• WHAT THIS TASK INVOLVES
Scan the records below and copy every line that contains the string "doctors".

Start of SUPPLIED DATA

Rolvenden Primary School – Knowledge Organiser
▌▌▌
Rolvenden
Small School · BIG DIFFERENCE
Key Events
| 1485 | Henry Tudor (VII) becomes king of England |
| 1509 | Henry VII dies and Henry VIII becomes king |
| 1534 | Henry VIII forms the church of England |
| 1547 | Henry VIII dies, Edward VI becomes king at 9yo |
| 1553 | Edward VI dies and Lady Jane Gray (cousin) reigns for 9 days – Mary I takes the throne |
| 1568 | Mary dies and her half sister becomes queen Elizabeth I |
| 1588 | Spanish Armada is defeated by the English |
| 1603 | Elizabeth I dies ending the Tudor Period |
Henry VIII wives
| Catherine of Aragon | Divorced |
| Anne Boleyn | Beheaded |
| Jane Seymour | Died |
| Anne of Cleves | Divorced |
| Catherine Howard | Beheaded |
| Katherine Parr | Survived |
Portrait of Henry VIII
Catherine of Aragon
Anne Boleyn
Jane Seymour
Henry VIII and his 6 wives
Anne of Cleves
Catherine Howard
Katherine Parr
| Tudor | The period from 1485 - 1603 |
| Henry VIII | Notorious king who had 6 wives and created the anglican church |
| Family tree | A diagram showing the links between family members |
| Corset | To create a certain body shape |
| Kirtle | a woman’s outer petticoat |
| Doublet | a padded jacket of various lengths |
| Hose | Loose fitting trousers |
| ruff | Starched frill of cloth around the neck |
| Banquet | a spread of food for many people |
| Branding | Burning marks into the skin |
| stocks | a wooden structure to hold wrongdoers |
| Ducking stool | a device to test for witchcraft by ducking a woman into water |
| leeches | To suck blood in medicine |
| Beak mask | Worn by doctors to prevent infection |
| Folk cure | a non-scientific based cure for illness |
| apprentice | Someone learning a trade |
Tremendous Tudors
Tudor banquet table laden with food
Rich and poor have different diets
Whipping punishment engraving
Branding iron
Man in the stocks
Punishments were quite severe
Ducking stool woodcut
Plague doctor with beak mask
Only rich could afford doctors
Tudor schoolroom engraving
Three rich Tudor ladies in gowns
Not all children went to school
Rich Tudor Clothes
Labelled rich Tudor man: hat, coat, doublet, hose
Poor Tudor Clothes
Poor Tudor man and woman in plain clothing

End of SUPPLIED DATA

• THE ANSWER
| Beak mask | Worn by doctors to prevent infection |
Only rich could afford doctors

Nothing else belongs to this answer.